Now, almost two weeks later, I am still without a car.  I'm trying to be patient.  I'm trying to understand that my insurance will pay for her mistaken judgement because she doesn't have any.  I have forgiven her but the experience is one I'm having trouble letting go of.

You can help yourself and me by driving extra carefully from here on.  Understand that you can be hit and not even see it coming.  That was the scary part.

Thursday, January 2, 2014

Found Dog!


The doorbell just rang.  It was Amy and her family with KOBE!  That little dog had gotten as far as Chapin Park where a good lady picked her up yesterday.  She took her to the vet and then posted on Craig's List which Amy and Alicia decided to check one more time before they went to bed.  They saw the post, called the lady and went right over to pick her up.  Then they came over here to share the good news.  I am SO grateful that she's been found.  Go hug your own dog again and be sure she's chipped, ID-ed and collared.  Glory BE!!!!!

Lost Dog

Amy and her family left their dog, Kobe, in our care while they spent the first few days of the new year at the Coast.  Around noon on New Year's Eve, she escaped from our backyard and went on a journey of her own making.  We began the search.  The neighbors alerted all the vets in the area and I got into touch with Dog Services of Clackamas County.  Pat and the neighbors spent hours searching for her and talking to everyone they ran into. 

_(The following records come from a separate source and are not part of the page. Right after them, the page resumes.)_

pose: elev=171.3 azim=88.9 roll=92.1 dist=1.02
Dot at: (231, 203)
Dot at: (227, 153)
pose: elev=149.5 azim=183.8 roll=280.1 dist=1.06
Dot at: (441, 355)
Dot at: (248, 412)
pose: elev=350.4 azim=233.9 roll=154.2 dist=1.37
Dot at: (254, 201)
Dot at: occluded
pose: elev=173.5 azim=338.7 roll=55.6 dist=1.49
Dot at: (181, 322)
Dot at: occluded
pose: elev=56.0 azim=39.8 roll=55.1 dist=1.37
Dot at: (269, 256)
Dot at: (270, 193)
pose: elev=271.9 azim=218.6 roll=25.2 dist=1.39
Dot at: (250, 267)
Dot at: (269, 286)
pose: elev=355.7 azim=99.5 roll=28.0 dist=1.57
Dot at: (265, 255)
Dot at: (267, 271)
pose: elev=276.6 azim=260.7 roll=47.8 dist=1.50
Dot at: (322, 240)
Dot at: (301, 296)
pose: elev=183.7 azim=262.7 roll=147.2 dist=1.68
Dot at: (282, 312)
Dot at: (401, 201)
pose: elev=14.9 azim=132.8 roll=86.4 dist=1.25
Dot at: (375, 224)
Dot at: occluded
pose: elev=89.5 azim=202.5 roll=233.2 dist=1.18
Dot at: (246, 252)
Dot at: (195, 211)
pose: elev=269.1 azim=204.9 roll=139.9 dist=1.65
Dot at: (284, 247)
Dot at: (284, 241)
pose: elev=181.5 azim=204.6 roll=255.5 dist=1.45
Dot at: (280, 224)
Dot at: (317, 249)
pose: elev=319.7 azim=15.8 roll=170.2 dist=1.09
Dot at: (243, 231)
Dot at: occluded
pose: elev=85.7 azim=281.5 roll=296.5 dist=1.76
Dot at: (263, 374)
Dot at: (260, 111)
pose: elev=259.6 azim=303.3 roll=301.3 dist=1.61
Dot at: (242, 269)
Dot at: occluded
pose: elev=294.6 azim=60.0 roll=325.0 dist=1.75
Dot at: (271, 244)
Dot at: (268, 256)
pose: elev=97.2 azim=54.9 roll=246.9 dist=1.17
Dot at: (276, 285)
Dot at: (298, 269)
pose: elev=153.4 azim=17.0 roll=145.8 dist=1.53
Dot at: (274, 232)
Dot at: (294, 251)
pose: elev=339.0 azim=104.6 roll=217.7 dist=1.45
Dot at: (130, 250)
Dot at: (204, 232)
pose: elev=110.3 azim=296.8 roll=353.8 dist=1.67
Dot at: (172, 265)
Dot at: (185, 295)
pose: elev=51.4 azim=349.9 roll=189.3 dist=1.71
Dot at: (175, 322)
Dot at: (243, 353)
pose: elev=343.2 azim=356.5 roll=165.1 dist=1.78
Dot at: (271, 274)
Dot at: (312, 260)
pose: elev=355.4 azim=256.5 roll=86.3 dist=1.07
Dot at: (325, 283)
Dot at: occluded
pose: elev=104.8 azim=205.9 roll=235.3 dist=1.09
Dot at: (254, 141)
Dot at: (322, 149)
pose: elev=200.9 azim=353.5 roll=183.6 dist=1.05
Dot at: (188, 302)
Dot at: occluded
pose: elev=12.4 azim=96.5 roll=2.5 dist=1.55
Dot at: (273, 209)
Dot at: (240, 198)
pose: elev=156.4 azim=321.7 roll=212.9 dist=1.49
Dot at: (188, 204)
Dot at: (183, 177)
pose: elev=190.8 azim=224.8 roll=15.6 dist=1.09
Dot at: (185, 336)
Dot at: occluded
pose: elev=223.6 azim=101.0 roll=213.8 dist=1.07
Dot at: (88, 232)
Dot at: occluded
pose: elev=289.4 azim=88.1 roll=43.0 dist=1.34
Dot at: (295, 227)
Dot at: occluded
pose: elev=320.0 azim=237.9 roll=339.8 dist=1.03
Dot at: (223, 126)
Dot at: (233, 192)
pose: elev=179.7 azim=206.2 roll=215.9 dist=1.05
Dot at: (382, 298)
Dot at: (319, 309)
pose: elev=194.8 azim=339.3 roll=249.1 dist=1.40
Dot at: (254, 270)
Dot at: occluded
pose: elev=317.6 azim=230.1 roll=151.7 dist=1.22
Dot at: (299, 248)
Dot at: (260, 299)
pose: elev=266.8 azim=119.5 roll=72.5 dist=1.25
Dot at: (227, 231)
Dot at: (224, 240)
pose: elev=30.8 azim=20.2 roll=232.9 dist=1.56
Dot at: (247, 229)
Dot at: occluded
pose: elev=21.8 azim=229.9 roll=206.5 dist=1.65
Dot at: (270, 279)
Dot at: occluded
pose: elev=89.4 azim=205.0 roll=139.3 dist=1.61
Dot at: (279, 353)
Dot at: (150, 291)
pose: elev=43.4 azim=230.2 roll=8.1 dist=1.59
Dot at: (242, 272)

Kobe is a 13 year old Shiba inu.  She looks like a small Akita dog and she resembles a little caramel colored fox.  Even though she's old, she has a cute puppy look about her.  She is skittish around crowds and people and does not obey the "Kobe, come!" command very well.  She is throwing her coat so she looks a little tattered if she isn't brushed often.  She is a beloved pet and has plenty of life left in her.

This story lacks a happy ending.  As of today, there has been not a single sign or clue about her whereabouts. We can only hope that some nice dog lover coaxed her into their care and that she is warm and safe with another family.  And we advise all our friends and relatives to make sure your pet has a chip, a collar and and an ID tag.  Give your pet an extra hug tonight in Kobe's name.